## TRECHO FORNECIDO
»»

Governo e rebeldes têm aliados estrangeiros que os auxiliam com armas e suprimentos, mas a ONU não autorizou nem embargos nem intervenção militar contra a Síria. O país é o mais importante aliado da Rússia no Oriente Médio, que tem usado sua influência para deter propostas nesse sentido. Os Estados Unidos e a União Europeia temem a possibilidade de que grupos religiosos radicais vençam a guerra civil. O impasse internacional só foi rompido quando o governo sírio foi acusado de ter usado armas químicas no conflito. Os presidentes americano e francês ameaçaram intervir e foi negociado um acordo pelo qual Assad aceitou entregar esse tipo de armamento às Nações Unidas, para ser destruído.
A situação militar é de intensa disputa entre o governo e as forças oposicionistas, como mostra o mapa, e todos os lados têm cometido numerosas atrocidades, tais como tortura, execuções, desaparecimentos forçados, bombardeio indiscriminado de áreas civis e violência sexual em massa visando à expulsão de famílias. A ONU estabeleceu uma Comissão Independente de Inquérito para a Síria, presidida pelo brasileiro Paulo Sérgio Pinheiro, que também integra a Comissão Nacional da Verdade. A tarefa de ambas é parecida: investigar graves violações de direitos humanos. Contudo, Pinheiro e seus colegas não têm acesso ao território sírio e trabalham a partir de entrevistas com refugiados, jornalistas, acadêmicos e de outras pessoas que estiveram no país. Esses esforços podem render frutos no futuro, em eventuais processos por crimes de guerra e crimes contra a humanidade no Tribunal Penal Internacional.
Estima-se que nove milhões de sírios necessitem ajuda humanitária – alimentos, remédios, abrigo – e que 250 mil civis estejam cercados por combatentes do governo ou da oposição. Um microcosmo desse drama é a região de Yarmouk, nos arredores de Damasco (foto que abre este post). Uma missão da Anistia Internacional constatou mais de 200 mortes por fome ou doenças. Os pesquisadores encontraram pessoas que não comem legumes e frutas há meses, e crianças que adoeceram por ter que se alimentar de cachorros. A organização Save the Children divulgou vídeo sobre o impacto dessas condições na vida das crianças.
No dia 22 de fevereiro de 2014 o Conselho de Segurança conseguiu sair de sua apatia e aprovou por unanimidade a resolução 2139 ordenando às forças do governo e da oposição que parem os ataques e cercos à população civil e que autorizem a entrega de ajuda humanitária. Nesse último aspecto, há melhoras, incentivadas também pelas negociações na Conferência Genebra II, que ocorreram em janeiro na Suíça.
A fragilidade da ação política internacional tem sido agravada pela escassez de recursos para a ajuda. A ONU estimou a quantia necessária em US$6,5 bilhões, mas uma conferência organizada para esse objetivo arrecadou menos da metade disso. Os maiores doadores foram Kuwait (US$500 milhões) e Estados Unidos (US$380 milhões). O Brasil prometeu doar apenas US$300 mil - aproximadamente, o valor de um ano de aluguel do apartamento em Nova York ocupado pelo embaixador brasileiro nas Nações Unidas, o ex-chanceler Antonio Patriota. O país tampouco se destaca pela acolhida aos refugiados:recebeu menos de 300 sírios.
Em diversos países a sociedade civil se mobiliza para pressionar seus governos a agir. Por este site, é possível acompanhar vigílias e atos públicos em vários continentes. Nas redes sociais, a hashtag #WithSyria marca as postagens que tratam do tema.

««

## REGISTROS FORNECIDOS
»»

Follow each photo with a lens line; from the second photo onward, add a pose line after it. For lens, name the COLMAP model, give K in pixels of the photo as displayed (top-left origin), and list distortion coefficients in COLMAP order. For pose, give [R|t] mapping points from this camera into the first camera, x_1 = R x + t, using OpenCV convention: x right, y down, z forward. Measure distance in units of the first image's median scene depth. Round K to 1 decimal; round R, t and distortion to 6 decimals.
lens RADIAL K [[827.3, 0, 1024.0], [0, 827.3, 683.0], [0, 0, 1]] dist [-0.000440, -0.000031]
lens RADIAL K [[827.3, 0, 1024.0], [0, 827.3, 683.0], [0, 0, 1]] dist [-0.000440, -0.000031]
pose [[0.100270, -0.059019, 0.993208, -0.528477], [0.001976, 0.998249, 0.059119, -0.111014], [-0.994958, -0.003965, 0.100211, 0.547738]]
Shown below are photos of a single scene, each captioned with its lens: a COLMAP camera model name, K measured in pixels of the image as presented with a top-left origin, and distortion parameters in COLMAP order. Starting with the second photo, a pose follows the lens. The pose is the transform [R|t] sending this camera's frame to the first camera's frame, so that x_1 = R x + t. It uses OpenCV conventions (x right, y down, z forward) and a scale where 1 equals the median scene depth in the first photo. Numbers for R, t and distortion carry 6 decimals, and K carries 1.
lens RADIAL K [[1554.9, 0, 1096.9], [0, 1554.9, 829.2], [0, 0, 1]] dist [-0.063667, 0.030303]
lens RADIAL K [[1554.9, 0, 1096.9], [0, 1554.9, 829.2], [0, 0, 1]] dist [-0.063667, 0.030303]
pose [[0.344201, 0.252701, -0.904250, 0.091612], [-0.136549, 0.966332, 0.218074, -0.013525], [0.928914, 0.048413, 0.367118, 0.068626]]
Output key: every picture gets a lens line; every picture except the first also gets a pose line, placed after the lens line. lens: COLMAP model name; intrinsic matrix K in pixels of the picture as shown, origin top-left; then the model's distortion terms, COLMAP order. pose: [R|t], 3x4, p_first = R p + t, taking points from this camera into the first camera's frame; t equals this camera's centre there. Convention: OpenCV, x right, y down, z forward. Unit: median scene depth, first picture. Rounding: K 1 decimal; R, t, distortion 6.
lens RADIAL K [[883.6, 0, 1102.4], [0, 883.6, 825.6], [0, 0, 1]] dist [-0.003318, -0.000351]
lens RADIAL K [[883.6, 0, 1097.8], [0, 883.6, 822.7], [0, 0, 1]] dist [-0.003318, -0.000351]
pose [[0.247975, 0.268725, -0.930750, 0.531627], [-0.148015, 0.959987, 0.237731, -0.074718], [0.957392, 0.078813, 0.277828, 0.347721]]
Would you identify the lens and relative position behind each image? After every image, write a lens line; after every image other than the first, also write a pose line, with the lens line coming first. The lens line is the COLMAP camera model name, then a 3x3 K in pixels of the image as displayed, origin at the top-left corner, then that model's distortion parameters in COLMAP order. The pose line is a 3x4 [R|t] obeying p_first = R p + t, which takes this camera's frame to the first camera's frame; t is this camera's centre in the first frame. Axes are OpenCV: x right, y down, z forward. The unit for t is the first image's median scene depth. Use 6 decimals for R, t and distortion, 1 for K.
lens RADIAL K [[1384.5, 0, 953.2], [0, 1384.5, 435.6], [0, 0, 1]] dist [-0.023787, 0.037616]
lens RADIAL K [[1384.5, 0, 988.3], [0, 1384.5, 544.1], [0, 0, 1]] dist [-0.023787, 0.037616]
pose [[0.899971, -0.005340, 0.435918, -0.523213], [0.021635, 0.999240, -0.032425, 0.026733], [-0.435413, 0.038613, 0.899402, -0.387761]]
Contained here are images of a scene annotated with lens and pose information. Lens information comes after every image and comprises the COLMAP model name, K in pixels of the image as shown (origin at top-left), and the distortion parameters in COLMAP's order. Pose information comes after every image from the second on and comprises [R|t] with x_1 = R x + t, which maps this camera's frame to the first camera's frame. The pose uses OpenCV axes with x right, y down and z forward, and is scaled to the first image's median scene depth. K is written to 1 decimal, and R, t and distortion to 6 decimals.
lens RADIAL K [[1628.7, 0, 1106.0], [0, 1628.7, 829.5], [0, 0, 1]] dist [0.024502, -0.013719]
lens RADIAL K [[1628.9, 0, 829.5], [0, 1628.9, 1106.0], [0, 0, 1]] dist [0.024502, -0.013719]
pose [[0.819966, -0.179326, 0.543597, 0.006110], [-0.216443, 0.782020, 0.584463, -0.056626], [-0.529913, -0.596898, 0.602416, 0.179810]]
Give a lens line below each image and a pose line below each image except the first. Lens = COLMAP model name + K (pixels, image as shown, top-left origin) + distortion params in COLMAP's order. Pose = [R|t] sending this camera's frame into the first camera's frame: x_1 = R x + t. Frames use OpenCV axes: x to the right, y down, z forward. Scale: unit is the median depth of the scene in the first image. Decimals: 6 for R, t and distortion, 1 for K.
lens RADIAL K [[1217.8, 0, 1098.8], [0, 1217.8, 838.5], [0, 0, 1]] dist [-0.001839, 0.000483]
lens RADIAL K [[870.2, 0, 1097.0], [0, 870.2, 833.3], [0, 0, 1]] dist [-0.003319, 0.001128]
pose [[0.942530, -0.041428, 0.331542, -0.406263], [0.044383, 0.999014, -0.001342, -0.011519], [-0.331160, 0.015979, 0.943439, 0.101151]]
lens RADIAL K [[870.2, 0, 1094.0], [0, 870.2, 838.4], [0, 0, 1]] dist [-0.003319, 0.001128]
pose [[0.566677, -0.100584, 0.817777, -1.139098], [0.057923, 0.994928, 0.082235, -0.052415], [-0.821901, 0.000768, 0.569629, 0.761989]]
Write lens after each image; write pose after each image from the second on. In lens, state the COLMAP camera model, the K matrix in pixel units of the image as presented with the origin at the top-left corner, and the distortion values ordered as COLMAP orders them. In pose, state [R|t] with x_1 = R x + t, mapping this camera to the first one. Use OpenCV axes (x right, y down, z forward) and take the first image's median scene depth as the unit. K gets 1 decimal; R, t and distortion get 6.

««

## ATIVIDADES
A. Liste todas as atrocidades que, segundo o trecho fornecido, têm sido cometidas por todos os lados no conflito.
B. Transcreva a parte do trecho fornecido que começa em "Estima-se que nove" e termina em "vida das crianças.".

## RESULTADOS ESPERADOS
A.
- Tortura
- Execuções
- Desaparecimentos forçados
- Bombardeio indiscriminado de áreas civis
- Violência sexual em massa visando à expulsão de famílias

B.
Estima-se que nove milhões de sírios necessitem ajuda humanitária – alimentos, remédios, abrigo – e que 250 mil civis estejam cercados por combatentes do governo ou da oposição. Um microcosmo desse drama é a região de Yarmouk, nos arredores de Damasco (foto que abre este post). Uma missão da Anistia Internacional constatou mais de 200 mortes por fome ou doenças. Os pesquisadores encontraram pessoas que não comem legumes e frutas há meses, e crianças que adoeceram por ter que se alimentar de cachorros. A organização Save the Children divulgou vídeo sobre o impacto dessas condições na vida das crianças.